[Passage to read]
=====

# Anyone else suck at drill?



## bulletz (31 Dec 2014)

BMQ has been going well besides drill, I'm having a tough time with halting and marching.

Anyone else experience this? Any tips? I'm probably the worst in my course lol


----------



## Remius (31 Dec 2014)

Not really.  Drill came easy to me.  Just turn off your brain. It's sequential and rhythmic.  If you can count you can do drill. You'll get a handle on it I'm sure.


----------



## Ayrsayle (1 Jan 2015)

Don't overthink - react.  Trying to anticipate what the next command or when it will come tends to mess people up.  Worked for some.

OR 

You just need to practice more.  Personal drill is like everything else drill - if you do it often enough, it eventually becomes muscle memory.


----------



## q_1966 (1 Jan 2015)

Even if you do well at drill yourself, It still doesn't look good until everyone else has it together (as you visually judge your movements off the group for timing, cadence etc.) so don't sweat it, it will eventually feel natural and second nature.


----------



## FormerHorseGuard (1 Jan 2015)

I sucked at drill forever
But with practice you will get better
Your section commander will help you get it right because that is their job
Practice and stay positive it will improve


----------



## rmc_wannabe (1 Jan 2015)

Practice. Have one of your teammates practice with you. Sucking at something new that you have never done is normal. Practicing something you suck at and getting better is called "learning" and that's the whole reason you're at BMQ  .


----------



## Pusser (1 Jan 2015)

Some simple tips on marching:

1)  Do NOT watch people's feet.  That's the easiest way to get out of step.  Watch their arms to keep in step.
2)  Press down your thumbs when marching to keep your arms straight.  Swing them all the way back and they'll go all the way forward one their own.
3)  Dig your heels in.
4)  Think of it as a dance at 120 beats to the minute.  Sometimes running a marching song through your head will help you (the Monty Python theme - Liberty Bell - is a good one).


----------



## George Wallace (1 Jan 2015)

=====

[Data listing]

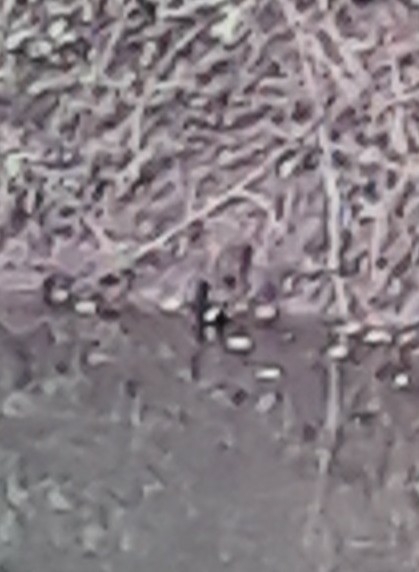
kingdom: Animalia
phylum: Chordata
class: Aves
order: Gruiformes
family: Rallidae
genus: Gallinula
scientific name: Gallinula chloropus
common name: Common moorhen
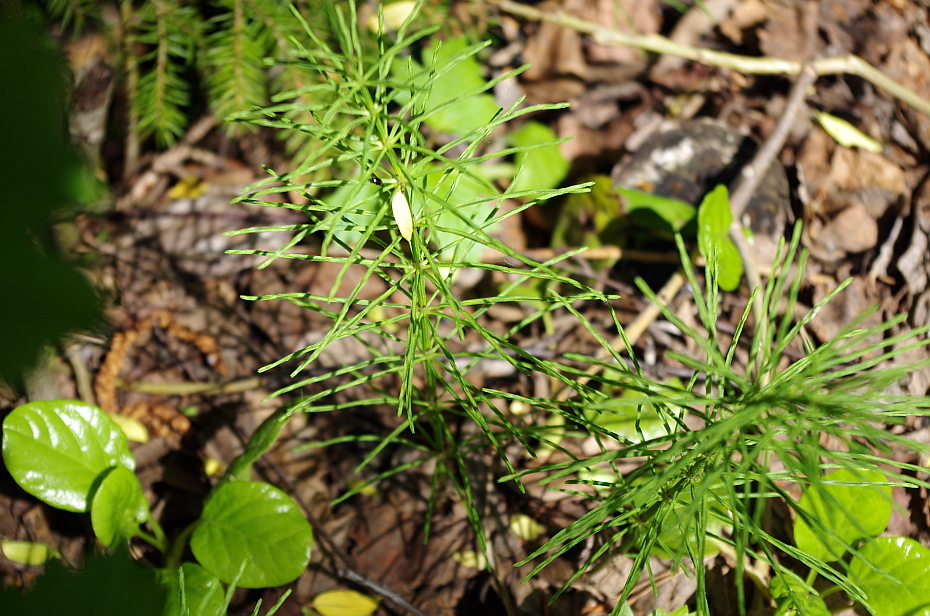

=====

[Aim]
Write out the entire forum thread on drill, word for word. Rely on the forum thread on drill alone.

[Finished task]
# Anyone else suck at drill?



## bulletz (31 Dec 2014)

BMQ has been going well besides drill, I'm having a tough time with halting and marching.

Anyone else experience this? Any tips? I'm probably the worst in my course lol


----------



## Remius (31 Dec 2014)

Not really.  Drill came easy to me.  Just turn off your brain. It's sequential and rhythmic.  If you can count you can do drill. You'll get a handle on it I'm sure.


----------



## Ayrsayle (1 Jan 2015)

Don't overthink - react.  Trying to anticipate what the next command or when it will come tends to mess people up.  Worked for some.

OR 

You just need to practice more.  Personal drill is like everything else drill - if you do it often enough, it eventually becomes muscle memory.


----------



## q_1966 (1 Jan 2015)

Even if you do well at drill yourself, It still doesn't look good until everyone else has it together (as you visually judge your movements off the group for timing, cadence etc.) so don't sweat it, it will eventually feel natural and second nature.


----------



## FormerHorseGuard (1 Jan 2015)

I sucked at drill forever
But with practice you will get better
Your section commander will help you get it right because that is their job
Practice and stay positive it will improve


----------



## rmc_wannabe (1 Jan 2015)

Practice. Have one of your teammates practice with you. Sucking at something new that you have never done is normal. Practicing something you suck at and getting better is called "learning" and that's the whole reason you're at BMQ  .


----------



## Pusser (1 Jan 2015)

Some simple tips on marching:

1)  Do NOT watch people's feet.  That's the easiest way to get out of step.  Watch their arms to keep in step.
2)  Press down your thumbs when marching to keep your arms straight.  Swing them all the way back and they'll go all the way forward one their own.
3)  Dig your heels in.
4)  Think of it as a dance at 120 beats to the minute.  Sometimes running a marching song through your head will help you (the Monty Python theme - Liberty Bell - is a good one).


----------



## George Wallace (1 Jan 2015)